:: WHAT TO DO ::
The reply is to contain the full listing, repeated exactly, with pictures left out.

:: THE DATA ::
§

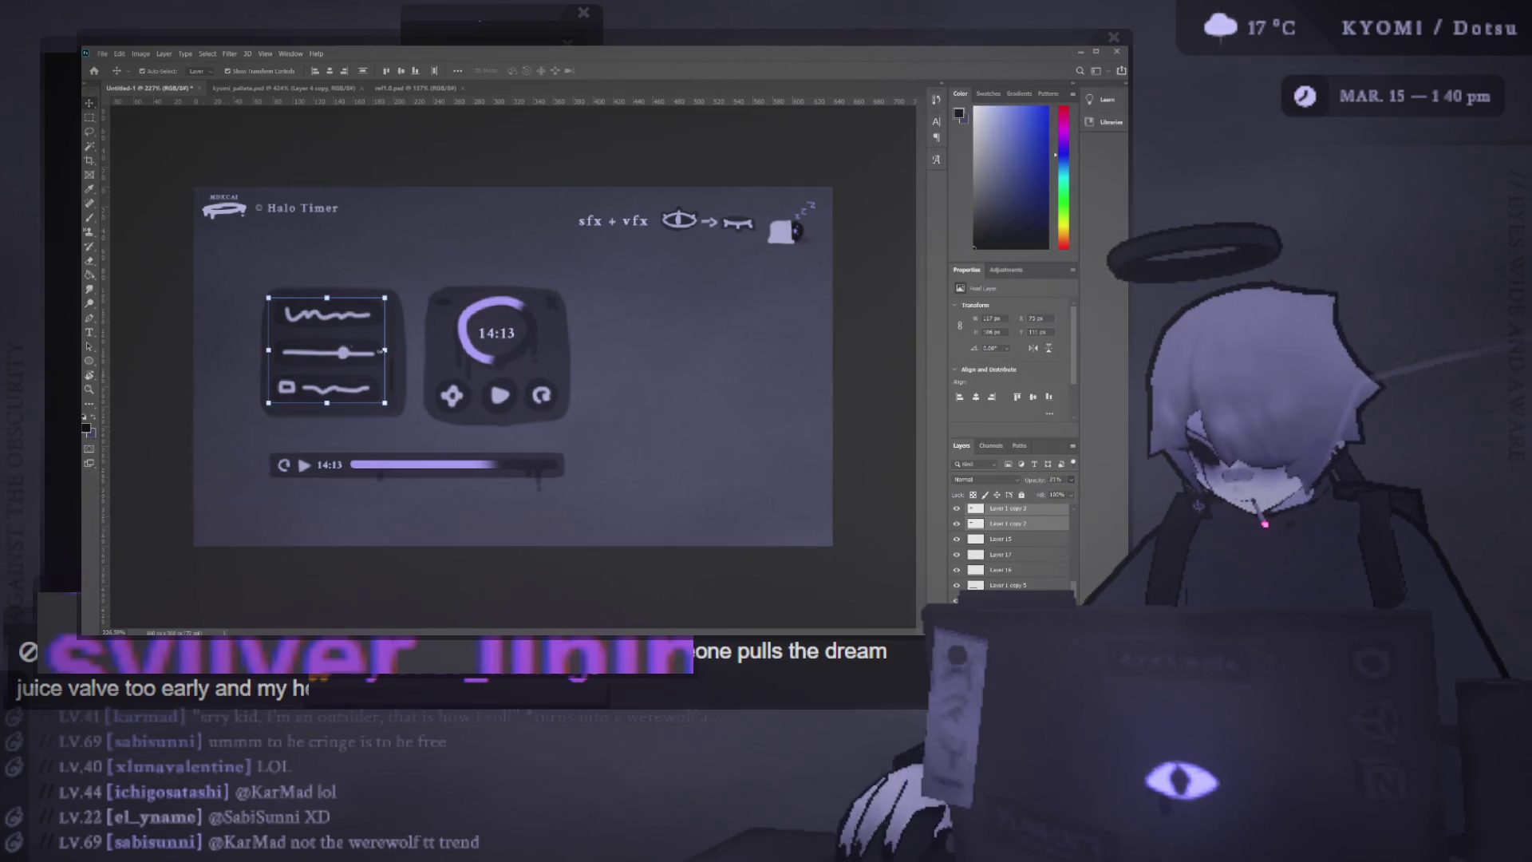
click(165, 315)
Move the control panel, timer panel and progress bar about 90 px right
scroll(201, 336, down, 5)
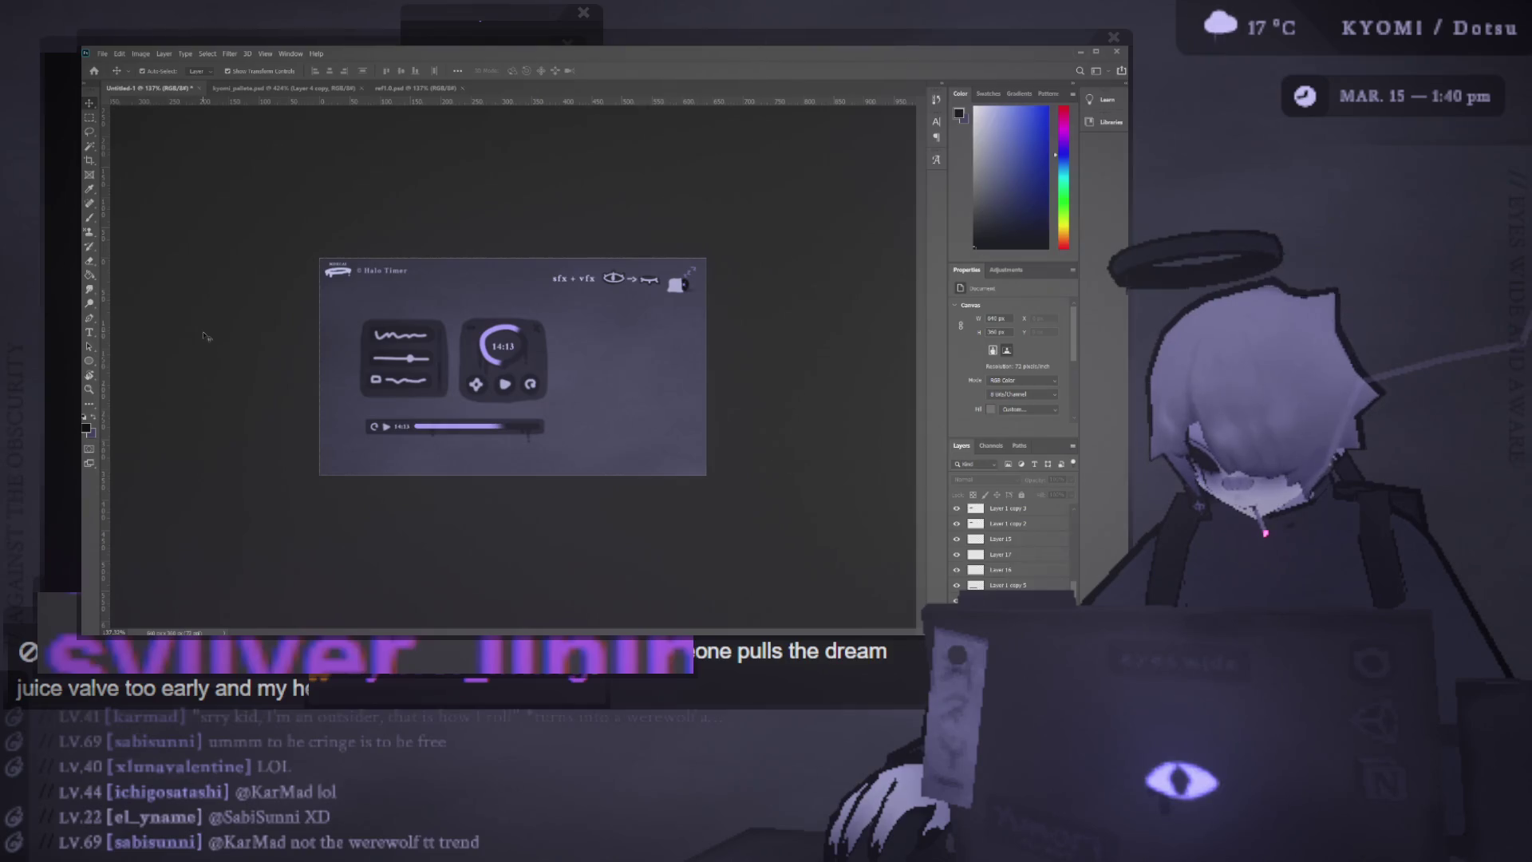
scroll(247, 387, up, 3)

§

:: SOLUTION TO THIS TASK ::
click(165, 315)
Move the control panel, timer panel and progress bar about 90 px right
scroll(201, 336, down, 5)
scroll(247, 387, up, 3)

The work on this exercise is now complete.